WHAT YOU SHOULD DO: Review the material and extract every line in which the word "input" occurs.

RECORDS FOR THE EXERCISE:

--- START ---

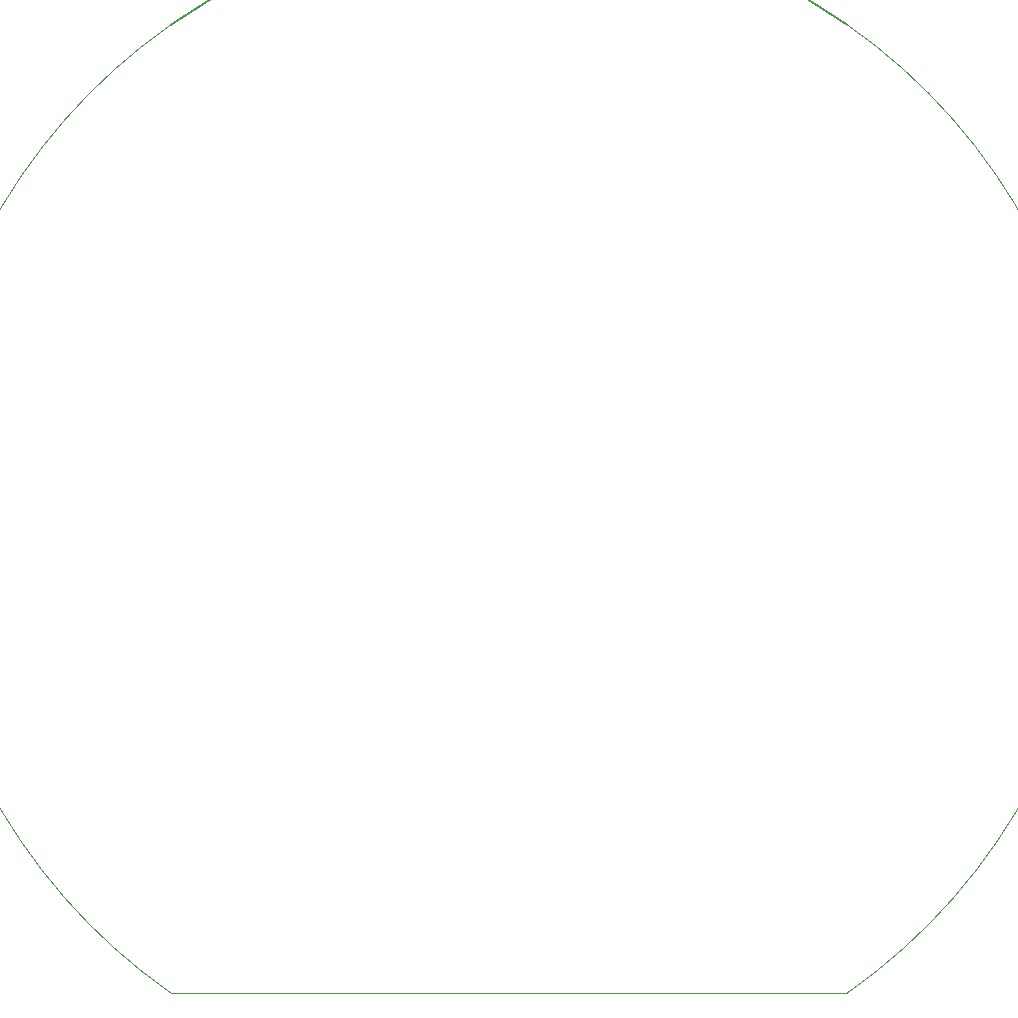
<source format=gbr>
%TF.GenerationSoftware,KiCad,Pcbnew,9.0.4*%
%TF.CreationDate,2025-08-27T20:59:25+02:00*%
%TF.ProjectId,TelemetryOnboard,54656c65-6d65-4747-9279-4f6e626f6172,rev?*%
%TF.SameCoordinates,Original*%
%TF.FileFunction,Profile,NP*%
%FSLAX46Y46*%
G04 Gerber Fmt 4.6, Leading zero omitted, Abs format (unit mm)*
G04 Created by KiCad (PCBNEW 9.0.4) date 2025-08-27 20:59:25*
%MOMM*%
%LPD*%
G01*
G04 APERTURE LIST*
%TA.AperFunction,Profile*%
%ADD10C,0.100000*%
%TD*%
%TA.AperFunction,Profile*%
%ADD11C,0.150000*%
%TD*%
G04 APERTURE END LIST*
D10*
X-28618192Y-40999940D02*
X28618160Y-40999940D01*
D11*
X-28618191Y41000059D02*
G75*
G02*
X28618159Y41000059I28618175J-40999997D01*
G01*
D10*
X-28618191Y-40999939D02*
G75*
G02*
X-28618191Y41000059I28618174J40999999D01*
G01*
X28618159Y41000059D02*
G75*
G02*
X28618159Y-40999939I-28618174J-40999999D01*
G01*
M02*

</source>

--- END ---
--- START ---

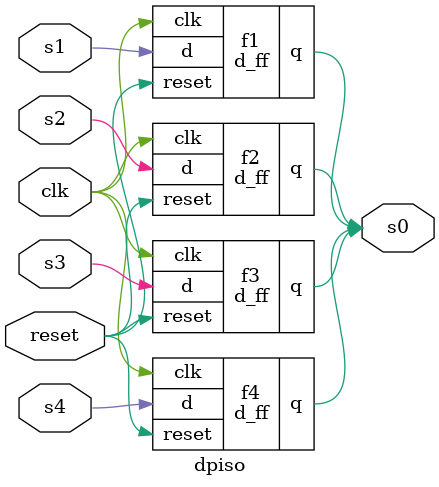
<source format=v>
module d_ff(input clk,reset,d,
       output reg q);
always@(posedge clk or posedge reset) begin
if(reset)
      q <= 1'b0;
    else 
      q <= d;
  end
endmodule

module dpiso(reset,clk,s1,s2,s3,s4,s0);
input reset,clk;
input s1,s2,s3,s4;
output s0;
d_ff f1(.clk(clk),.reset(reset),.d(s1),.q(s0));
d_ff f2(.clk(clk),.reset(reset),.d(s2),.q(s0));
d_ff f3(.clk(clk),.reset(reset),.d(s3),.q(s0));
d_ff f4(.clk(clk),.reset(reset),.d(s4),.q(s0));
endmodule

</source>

--- END ---

EXPECTED ANSWER:
module d_ff(input clk,reset,d,
input reset,clk;
input s1,s2,s3,s4;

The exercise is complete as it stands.